To learn more about MBA accreditation, we heard from Prof. Dr. Mariëlle Heijltjes, the Executive Director of UMIO Maastricht University. She says this external recognition makes business school accreditation a coveted seal of approval.
“The relevance of these accreditations for a program is that they give you an objective measure of quality,” she explains. “By having all these accreditations combined, I think we have a very fair outside assessment that we deliver the highest quality for a student enrolling in the program.” (01:19)
Dr. Boris Blumberg, MBA Captain at UMIO Maastricht University, goes on to explain the benefits of accreditation for students: “The accreditation value for students is that they receive high-quality research and education, and also a world-recognized diploma.” (01:48)
What is triple-crown accreditation?
You may have noticed that some business schools hold triple accreditation or triple-crown accreditation. This means that their school or MBA programs have been accredited by the three largest and most influential accrediting bodies.
“Less than 1% of business schools actually have this number of accreditations,” Prof. Dr. Mariëlle explains. “AACSB, EQUIS, and AMBA together are the famous “triple crown” of accrediting bodies, which is a seal of quality for business schools.” (00:52)
These three organizations award accreditation to universities, schools, and MBAs all over the world, but do so depending on different criteria. Let’s look at the three main accrediting bodies in a little more detail.
Advance Collegiate Schools of Business (AACSB)
The Advance Collegiate Schools of Business (AACSB) is based in the USA. The AACSB awards accreditation to universities based on the quality of their business and accounting programs. It is important to note that the AACSB is the only body that awards university-wide accreditation, rather than accrediting business schools or MBA programs.
The AACSB accreditation standards rate universities based on the following criteria:
- Strategic Management and Innovation
- Strategic Planning
- Physical, Virtual and Financial Resources
- Faculty and Professional Staff Resources
- Learner Success
- Assurance of Learning
- Learner Progression
- Teaching Effectiveness and Impact
- Thought Leadership, Engagement and Societal Impact
- Impact of Scholarship
- Engagement and Societal Impact
European Quality Improvement System (EQUIS)
As the name suggests, the European Quality Improvement System (EQUIS) is based in Europe. Their scope is slightly smaller than the AACSB, because EQUIS awards accreditation to business schools rather than entire universities.
Their awarding criteria are also slightly different to those of AACSB. This is the framework they use to assess business schools:
- Connections with Practice
- Executive Education
- Resources and Admin
- Ethics, Responsibility and Sustainability
- Research and Development
Association of MBAs (AMBA)
The Association of MBAs (AMBA) is a UK-based organization that has the smallest scope of the three, because it only accredits individual MBA programs. This means a university or business school itself cannot receive AMBA accreditation; only their MBA programs can.

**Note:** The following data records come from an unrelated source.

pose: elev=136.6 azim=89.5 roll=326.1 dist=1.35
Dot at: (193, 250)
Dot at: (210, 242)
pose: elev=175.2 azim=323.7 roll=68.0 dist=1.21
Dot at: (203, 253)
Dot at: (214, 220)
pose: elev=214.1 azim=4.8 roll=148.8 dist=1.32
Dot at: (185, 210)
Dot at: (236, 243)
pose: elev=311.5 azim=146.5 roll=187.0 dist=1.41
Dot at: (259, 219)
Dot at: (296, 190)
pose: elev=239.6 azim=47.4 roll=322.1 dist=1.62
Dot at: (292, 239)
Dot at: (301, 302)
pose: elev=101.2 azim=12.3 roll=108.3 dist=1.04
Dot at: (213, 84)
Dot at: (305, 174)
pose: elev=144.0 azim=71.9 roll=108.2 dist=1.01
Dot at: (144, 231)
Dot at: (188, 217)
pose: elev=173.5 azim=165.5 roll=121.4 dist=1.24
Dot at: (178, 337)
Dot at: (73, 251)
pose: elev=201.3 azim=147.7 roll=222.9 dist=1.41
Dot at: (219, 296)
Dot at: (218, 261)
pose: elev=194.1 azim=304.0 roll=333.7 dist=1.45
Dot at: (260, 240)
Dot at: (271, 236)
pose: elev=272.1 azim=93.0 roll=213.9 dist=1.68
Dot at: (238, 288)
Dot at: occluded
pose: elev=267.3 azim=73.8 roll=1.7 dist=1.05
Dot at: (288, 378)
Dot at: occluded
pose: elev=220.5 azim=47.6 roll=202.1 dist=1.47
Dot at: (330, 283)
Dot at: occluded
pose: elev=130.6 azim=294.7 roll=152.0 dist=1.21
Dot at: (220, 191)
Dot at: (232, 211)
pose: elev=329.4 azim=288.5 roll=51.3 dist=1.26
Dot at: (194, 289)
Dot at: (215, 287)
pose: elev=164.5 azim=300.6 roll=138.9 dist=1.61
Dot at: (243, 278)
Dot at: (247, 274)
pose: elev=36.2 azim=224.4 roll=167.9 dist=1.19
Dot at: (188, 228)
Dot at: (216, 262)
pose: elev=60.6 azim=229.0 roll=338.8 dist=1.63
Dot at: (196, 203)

These are the criteria that the AMBA uses to assess MBA programs:
- The MBA Portfolio
- The Institution
- The Student Cohort Experience
- MBA Design, Curriculum and Assessment
Why some top US business schools are not triple-accredited
Less than 1% of business schools worldwide hold the coveted triple accreditation – equating to a little over 100 schools. However, by looking at the list of triple-accredited institutions you might notice some notable absentees – particularly in the United States, where just two schools hold triple accreditation: Olin Business School and Hult International Business School. So, why is this the case?
There are two main reasons. Firstly, many North American universities that already hold AACSB accreditation do not seek further accreditation from the two European-based bodies. That’s because they believe AACSB is already a sufficient mark of quality in their region.
Secondly, many of these universities do not meet the criteria of AMBA and/or EQUIS, so simply decide not to go through the sometimes costly and lengthy process of receiving accreditation from them.
In the case of the AMBA, one of their key criteria is that all MBA students at a school must have at least three years of work experience. Since this does not align with the admissions criteria of many US business schools, they choose not to change their policy. In this sense, it could be argued that triple accreditation is more highly valued in Europe and Asia than it is in North America.
MBA accreditation is another tool you can use to assess the quality of a business school – but it should never be the only one. It’s undoubtedly a good seal of approval to have, but as always, you should consider a range of factors when choosing the right MBA program for you.
This article was updated in September 2022.